Der Erfolg der sozialen Medien aus neuropsychologischer Perspektive

Claudius Schikora, Lisa Koller
Fachbücher

Im Rahmen dieses Buches sollen auf Basis psychologischer und neurowissenschaftlicher Erkenntnisse Beweggründe für die Nutzung der sozialen Medien zusammengetragen und eingehend betrachtet werden. Darüber hinaus soll ein Abgleich dieser Beweggründe mit denen der klassischen Massenmedien vorgenommen werden, um etwaige Differenzen zu identifizieren. Außerdem sollen neuropsychologische Mechanismen, die der Intensivierung einer Verhaltensweise zuträglich sind, vorgestellt und mit den sozialen Medien in Zusammenhang gebracht werden. Auf Basis der gewonnenen Erkenntnisse werden Hypothesen abgeleitet, die einen möglichen Erklärungsansatz für die intensive Nutzung und damit den Erfolg der sozialen Medien, auch im Vergleich zu den traditionellen Medien, bieten. Um zu Beginn das Phänomen der sozialen Medien als Gegenstand dieses Buches zu konkretisieren, werden diese Medienart und ihr Erfolg im ersten Kapitel umfassend dargestellt. Im Folgenden werden die relevanten Aspekte der Motivation eingehend behandelt. Dabei wird zunächst eine psychologische und im Anschluss eine neurowissenschaftliche Perspektive eingenommen. Ein besonderes Augenmerk liegt hierbei auf dem Belohnungssystem als neuronales Korrelat der Motivation.
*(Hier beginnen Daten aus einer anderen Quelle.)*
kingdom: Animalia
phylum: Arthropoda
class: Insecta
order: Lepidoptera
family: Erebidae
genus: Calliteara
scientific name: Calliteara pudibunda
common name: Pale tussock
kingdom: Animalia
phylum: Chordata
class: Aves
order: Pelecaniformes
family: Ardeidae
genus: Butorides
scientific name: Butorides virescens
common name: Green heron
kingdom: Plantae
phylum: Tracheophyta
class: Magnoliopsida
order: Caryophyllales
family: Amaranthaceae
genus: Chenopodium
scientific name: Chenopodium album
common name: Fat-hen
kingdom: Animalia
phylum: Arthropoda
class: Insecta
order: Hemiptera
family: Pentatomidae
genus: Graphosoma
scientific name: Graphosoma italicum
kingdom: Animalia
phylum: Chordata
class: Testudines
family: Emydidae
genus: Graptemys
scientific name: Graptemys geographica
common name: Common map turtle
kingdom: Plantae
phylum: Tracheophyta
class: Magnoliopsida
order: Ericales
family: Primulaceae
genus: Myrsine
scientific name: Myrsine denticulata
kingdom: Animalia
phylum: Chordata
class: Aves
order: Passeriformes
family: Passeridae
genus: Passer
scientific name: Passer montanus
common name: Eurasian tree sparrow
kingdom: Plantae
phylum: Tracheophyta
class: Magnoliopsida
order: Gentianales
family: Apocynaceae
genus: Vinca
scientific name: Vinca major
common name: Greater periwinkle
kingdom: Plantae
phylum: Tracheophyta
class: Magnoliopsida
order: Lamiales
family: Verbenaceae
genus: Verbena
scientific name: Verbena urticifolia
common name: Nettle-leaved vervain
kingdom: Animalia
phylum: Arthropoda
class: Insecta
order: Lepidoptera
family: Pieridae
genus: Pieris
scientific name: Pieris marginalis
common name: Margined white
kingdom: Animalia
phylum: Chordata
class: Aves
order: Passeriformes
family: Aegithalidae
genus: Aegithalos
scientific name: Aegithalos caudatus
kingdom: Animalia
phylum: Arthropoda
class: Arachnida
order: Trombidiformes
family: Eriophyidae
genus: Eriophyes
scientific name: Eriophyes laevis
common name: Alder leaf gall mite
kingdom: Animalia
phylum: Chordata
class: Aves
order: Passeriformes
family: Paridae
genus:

Im Rahmen medienpsychologischer Ausführungen soll im Anschluss die Motivation in Bezug auf die Me-diennutzung, insbesondere der sozialen Medien, genauer untersucht werden. Der Vergleich der Motive für die Nutzung der Massenmedien und der sozialen Medien ist das Ziel dieses Kapitels. Bevor im abschließenden Teil des Buches eine Zusammenfassung der Erkenntnisse sowie die Ableitung der Hypothesen zur Erklärung des Erfolges der sozialen Medien und weiterführende Überlegungen vorgenommen werden, sollen durch die Nutzung angeregte neuropsychologische Mechanismen beschrieben werden. Dabei werden diejenigen Auswirkungen der Nutzung der sozialen Medien behandelt, aus denen nach dem Prinzip der positiven Rückkopplung eine Intensivierung der Nutzung resultiert.